As one of the most reclusive countries in the world, North Korea has long been closed to even the faintest whisper of an alien idea. Yet when a British passport holder recently went to the North Korean embassy in Beijing and expressed a desire to visit the Hermit Kingdom, he was warmly received. London does not have diplomatic relations with Pyongyang, he was reminded, but he was more than welcome to come in. Not only would the authorities take care of his visa; they would also confirm plane tickets, provide him with a hotel and meals, set him up with a guide. And since so many countries regard a North Korean stamp as a stigma, they would give him a detachable visa that he could throw away as soon as he left.
One week later, on the aging Chosonminhang airlines plane into Pyongyang -- the carrier runs only five flights a week, linking the capital to Moscow, Beijing, Khabarovsk and Sofia -- the Briton was the only sightseer in evidence. Most of the passengers were North Koreans (easily identified by the badge depicting President Kim Il Sung that every North Korean must pin over his heart) and Japanese businessmen, apparently undeterred by the fact that North Korea is the only country that Japanese nationals are not permitted by their government to visit.
The fact that capitalist foreigners were visiting at all suggests that the world's last great communist dinosaur is beginning to stir. As national alliances have been radically redrawn over the past year, the longest-running dictatorship in the world has found itself increasingly abandoned by the two patrons, Moscow and Beijing, that it has always managed to play off against each other. Pyongyang's sense of vulnerability was only sharpened when the Soviets, who account for 50% of North Korea's trade, established full diplomatic relations with South Korea in September. China, meanwhile, enjoys $3 billion a year of trade with Seoul, at least three times more than with its ostensible ally to the north.

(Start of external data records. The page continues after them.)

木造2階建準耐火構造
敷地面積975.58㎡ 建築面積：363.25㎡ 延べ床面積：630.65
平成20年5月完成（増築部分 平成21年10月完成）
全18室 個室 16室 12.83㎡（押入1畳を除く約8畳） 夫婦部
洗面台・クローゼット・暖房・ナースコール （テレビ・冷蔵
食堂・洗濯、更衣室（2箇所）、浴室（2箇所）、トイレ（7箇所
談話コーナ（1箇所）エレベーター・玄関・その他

With a 10% drop in foreign trade last year and an even more damaging cut to its almost bankrupt economy anticipated this year, North Korea is being forced to swallow its principles and make friends with the countries it has long loved to vilify. September saw the first high-level meeting between North and South Korea; a second round of talks was conducted last month. And just days before the Moscow-Seoul accord, Pyongyang asserted its eagerness to normalize diplomatic relations with Japan, its bitterest enemy of all since the brutal Japanese occupation of the peninsula from 1910 to 1945.

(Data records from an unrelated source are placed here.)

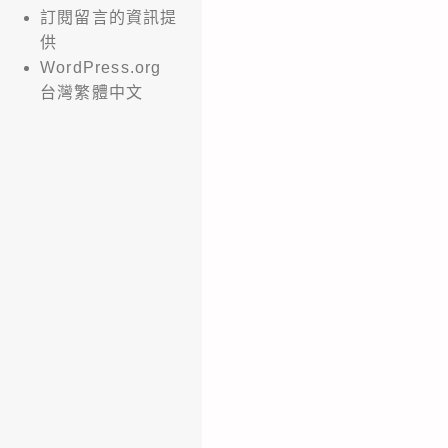
訂閱留言的資訊提
供
WordPress.org
台灣繁體中文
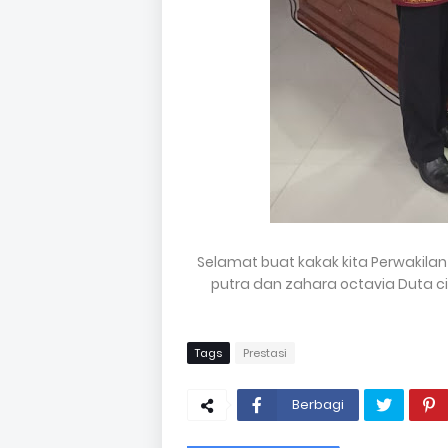
Selamat buat kakak kita Perwakilan
putra dan zahara octavia Duta c
Tags
Prestasi
Berbagi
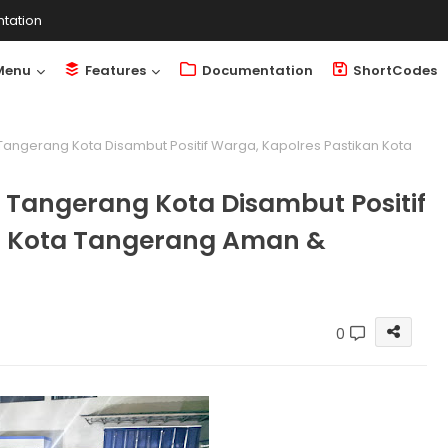
tation
Menu
Features
Documentation
ShortCodes
Tangerang Kota Disambut Positif Warga, Kapolres Pastikan Kota
 Tangerang Kota Disambut Positif
n Kota Tangerang Aman &
0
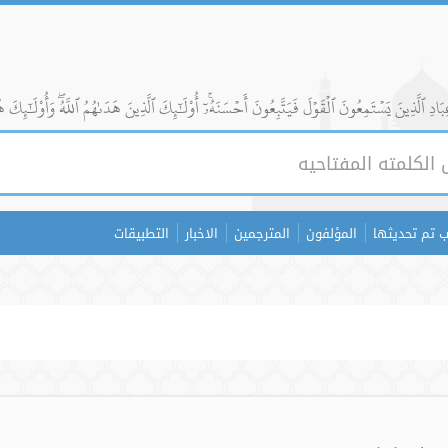
ادِ ٱلَّذِينَ يَسۡتَمِعُونَ ٱلۡقَوۡلَ فَيَتَّبِعُونَ أَحۡسَنَهُۥٓۚ أُوْلَٰٓئِكَ ٱلَّذِينَ هَدَىٰهُمُ ٱللَّهُۖ وَأُوْلَٰٓئِكَ ه
 تم تحديثها
المؤلفون
المترجمين
الاخبار
التطبيقات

The man in the Pyongyang street, however, still proceeds as if no one has told him that the cold war is over. North Korea seems stuck in some vanished black-and-white era of dark, Soviet-made limousines and gray, featureless concrete blocks (when a visitor pulls out a camera, a local asks him, in astonishment, "Color?"). The dominant image of the capital is of neatly dressed people in groups walking soundlessly through silent avenues of empty high-rises.